What you need to do -> Give back exactly the lines from the one that includes "PLAY-327, due: Jul 20 -> Jul 24" to the last line below, both included, and no further lines.

(Revision comparison data)
====
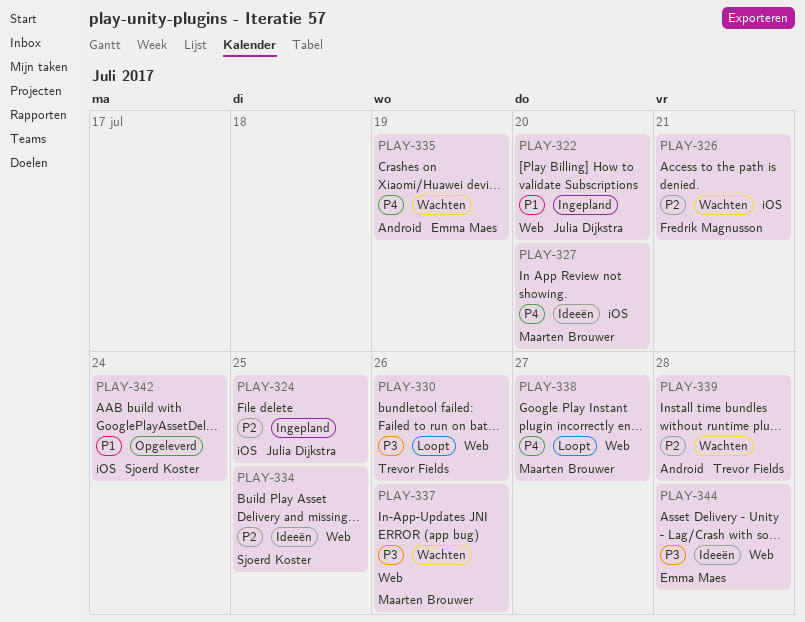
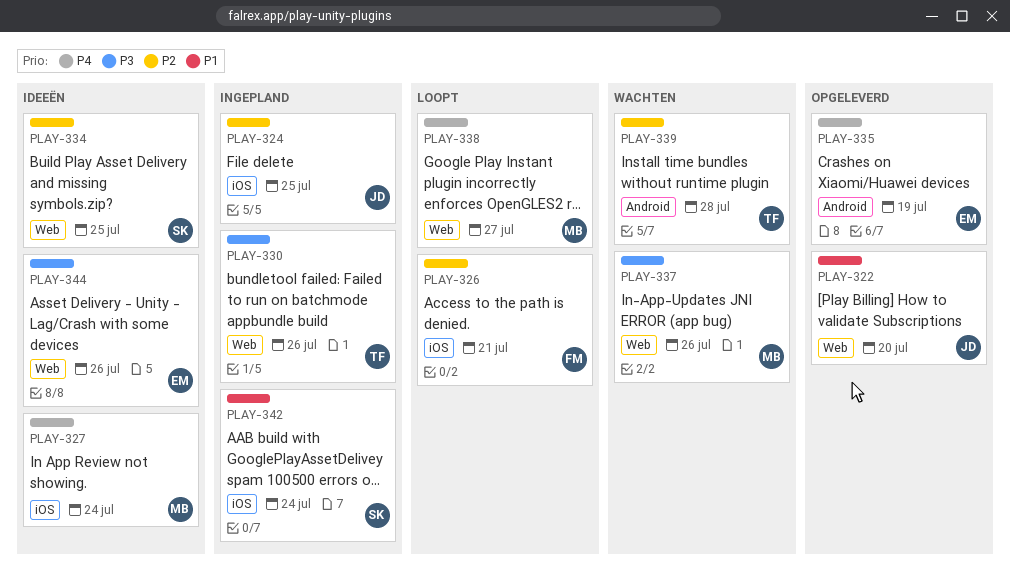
PLAY-322, status: Ingepland -> Opgeleverd
PLAY-326, status: Wachten -> Loopt
PLAY-327, due: Jul 20 -> Jul 24
PLAY-330, status: Loopt -> Ingepland
PLAY-335, status: Wachten -> Opgeleverd
PLAY-342, status: Opgeleverd -> Ingepland
PLAY-344, due: Jul 28 -> Jul 26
====
Written response ->
PLAY-327, due: Jul 20 -> Jul 24
PLAY-330, status: Loopt -> Ingepland
PLAY-335, status: Wachten -> Opgeleverd
PLAY-342, status: Opgeleverd -> Ingepland
PLAY-344, due: Jul 28 -> Jul 26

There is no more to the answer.